● WORK TO COMPLETE: Reproduce the text of every row below verbatim, leaving out the pictures.

● RECORDS SHOWN:
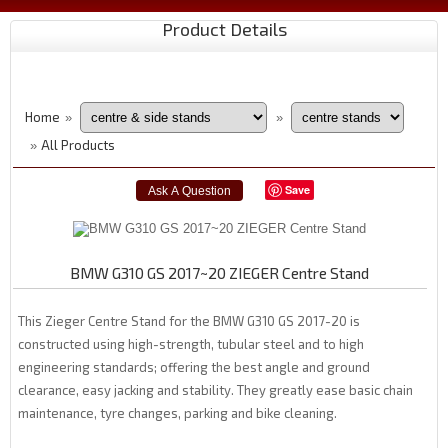
Product Details
Home
»
»
All Products
»
Save
BMW G310 GS 2017~20 ZIEGER Centre Stand
This Zieger Centre Stand for the BMW G310 GS 2017-20 is
constructed using high-strength, tubular steel and to high
engineering standards; offering the best angle and ground
clearance, easy jacking and stability. They greatly ease basic chain
maintenance, tyre changes, parking and bike cleaning.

● YOUR RESPONSE:
Product Details
Home
»
»
All Products
»
Save
BMW G310 GS 2017~20 ZIEGER Centre Stand
This Zieger Centre Stand for the BMW G310 GS 2017-20 is
constructed using high-strength, tubular steel and to high
engineering standards; offering the best angle and ground
clearance, easy jacking and stability. They greatly ease basic chain
maintenance, tyre changes, parking and bike cleaning.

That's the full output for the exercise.